Stored data —

******

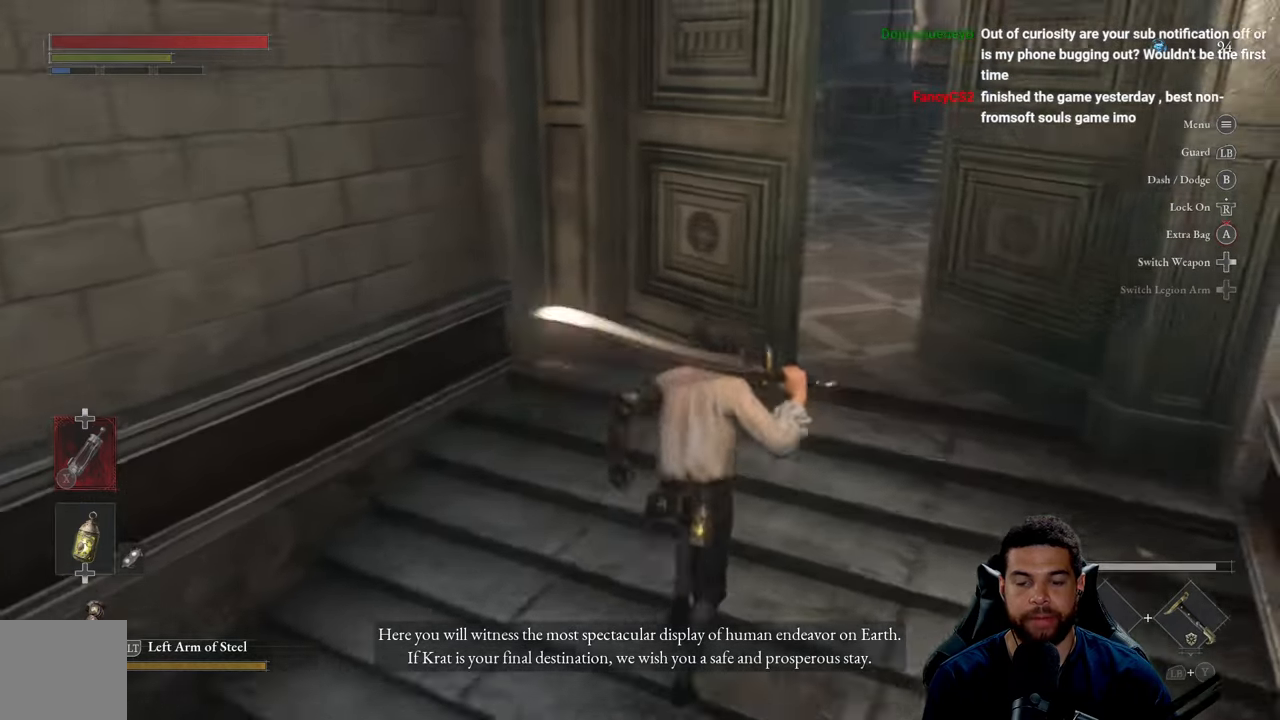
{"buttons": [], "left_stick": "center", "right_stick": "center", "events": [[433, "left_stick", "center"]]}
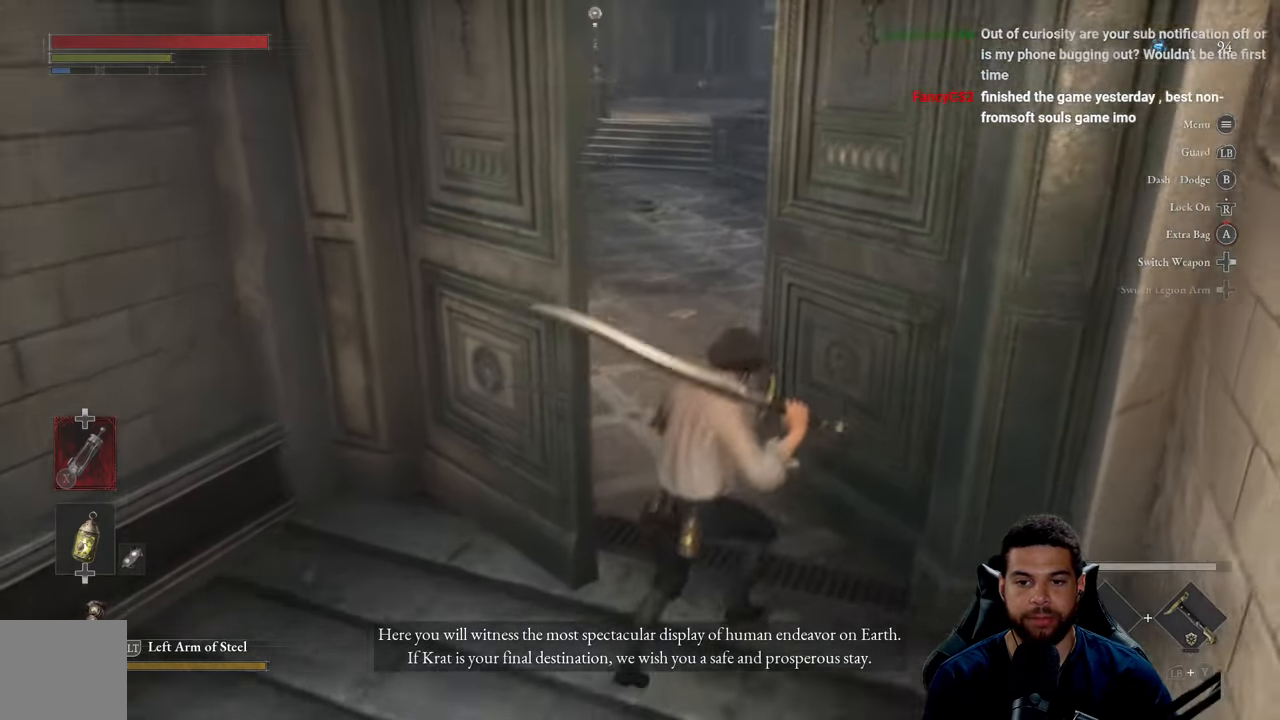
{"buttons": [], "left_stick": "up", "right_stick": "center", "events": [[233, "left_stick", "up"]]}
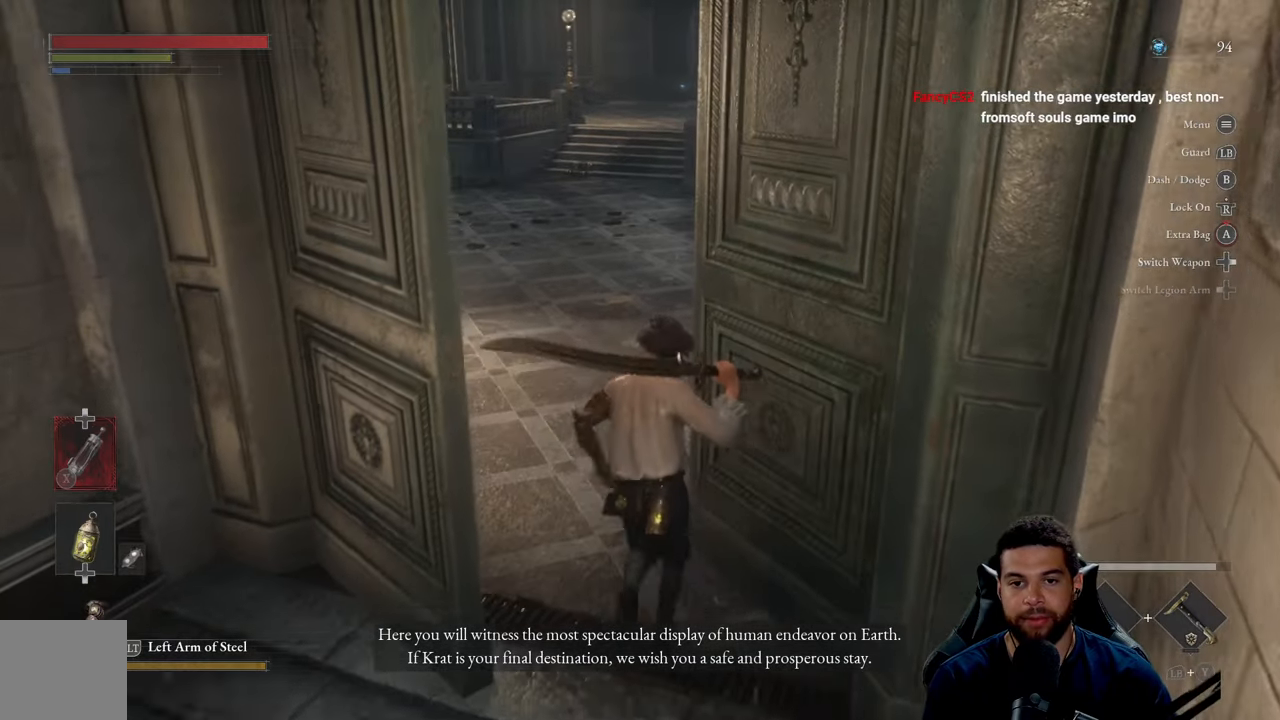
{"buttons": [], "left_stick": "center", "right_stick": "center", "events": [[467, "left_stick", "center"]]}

******

Leave out the pictures and return the listing exactly.

{"buttons": [], "left_stick": "center", "right_stick": "center", "events": [[433, "left_stick", "center"]]}
{"buttons": [], "left_stick": "up", "right_stick": "center", "events": [[233, "left_stick", "up"]]}
{"buttons": [], "left_stick": "center", "right_stick": "center", "events": [[467, "left_stick", "center"]]}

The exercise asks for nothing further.